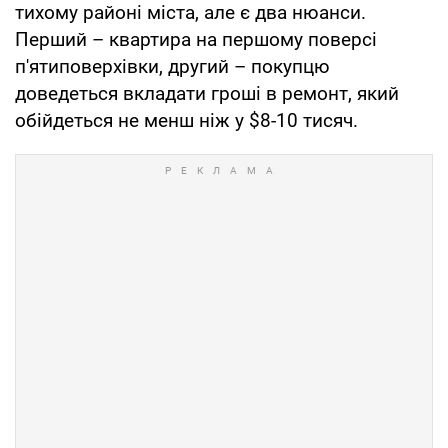
тихому районі міста, але є два нюанси.
Перший – квартира на першому поверсі
п'ятиповерхівки, другий – покупцю
доведеться вкладати гроші в ремонт, який
обійдеться не менш ніж у $8-10 тисяч.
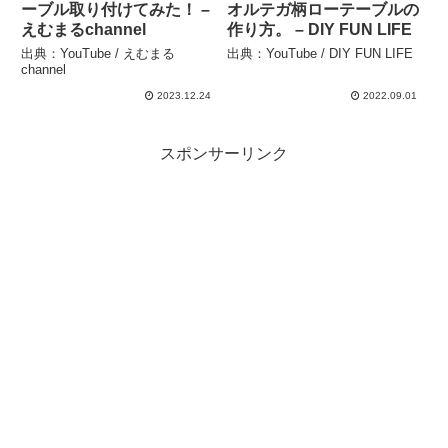
ーブル取り付けてみた！ –
オルテガ柄ローテーブルの
えむまるchannel
作り方。 – DIY FUN LIFE
出典：YouTube / えむまる
出典：YouTube / DIY FUN LIFE
channel
2023.12.24
2022.09.01
スポンサーリンク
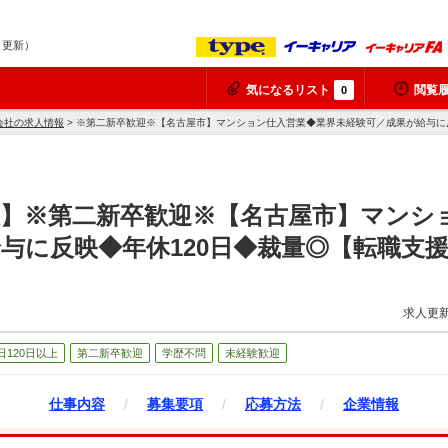
6 更新）
気になるリスト
閲覧
0
会社の求人情報
> ※第二新卒歓迎※【名古屋市】マンション仕入営業◆業界未経験可／成果が給与に
社】※第二新卒歓迎※【名古屋市】マンシ
与に反映◆年休120日◆裁量◎【転職支
求人更新
日120日以上
第二新卒歓迎
学歴不問
未経験歓迎
仕事内容
/
募集要項
/
応募方法
/
企業情報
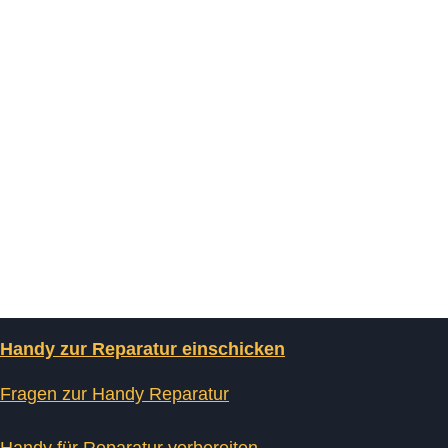
Handy zur Reparatur einschicken
Fragen zur Handy Reparatur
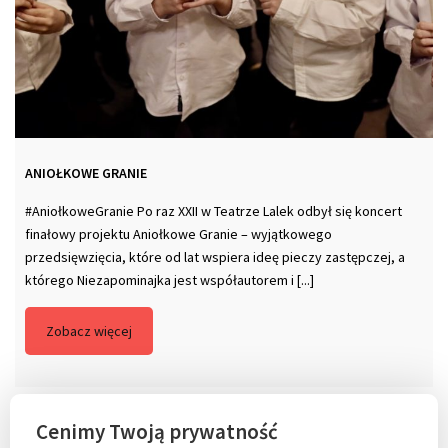
ANIOŁKOWE GRANIE
#AniołkoweGranie Po raz XXII w Teatrze Lalek odbył się koncert
finałowy projektu Aniołkowe Granie – wyjątkowego
przedsięwzięcia, które od lat wspiera ideę pieczy zastępczej, a
którego Niezapominajka jest współautorem i [...]
Zobacz więcej
Cenimy Twoją prywatność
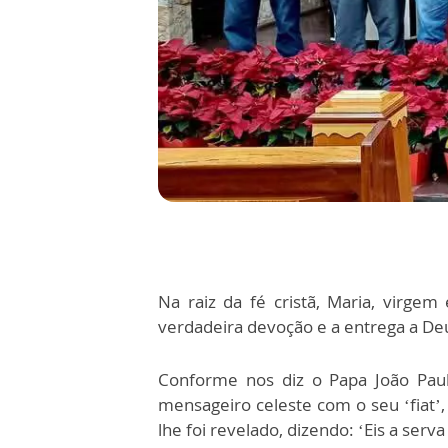
Na raiz da fé cristã, Maria, virg
verdadeira devoção e a entrega a Deu
Conforme nos diz o Papa João Paul
mensageiro celeste com o seu ‘fiat’,
lhe foi revelado, dizendo: ‘Eis a serva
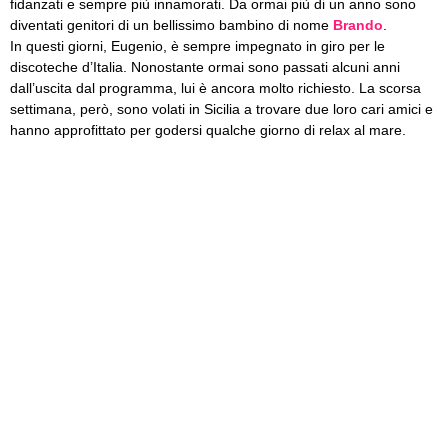
fidanzati e sempre più innamorati. Da ormai più di un anno sono
diventati genitori di un bellissimo bambino di nome
Brando
.
In questi giorni, Eugenio, è sempre impegnato in giro per le
discoteche d’Italia. Nonostante ormai sono passati alcuni anni
dall’uscita dal programma, lui è ancora molto richiesto. La scorsa
settimana, però, sono volati in Sicilia a trovare due loro cari amici e
hanno approfittato per godersi qualche giorno di relax al mare.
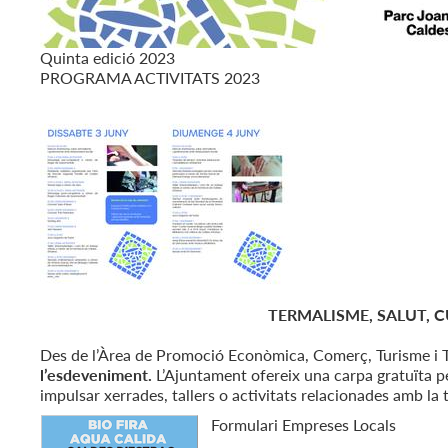
Quinta edició 2023
PROGRAMA ACTIVITATS 2023
TERMALISME, SALUT, C
Des de l’Àrea de Promoció Econòmica, Comerç, Turisme i 
l’esdeveniment.
L’Ajuntament ofereix una carpa gratuïta pe
impulsar xerrades, tallers o activitats relacionades amb la
Formulari Empreses Locals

○ ○ ○ ○ ○

### The task
Going from the line that contains "l’esdeveniment." to the last line of the records, reproduce every line as written.

### Reply
l’esdeveniment.
L’Ajuntament ofereix una carpa gratuïta pe
impulsar xerrades, tallers o activitats relacionades amb la
Formulari Empreses Locals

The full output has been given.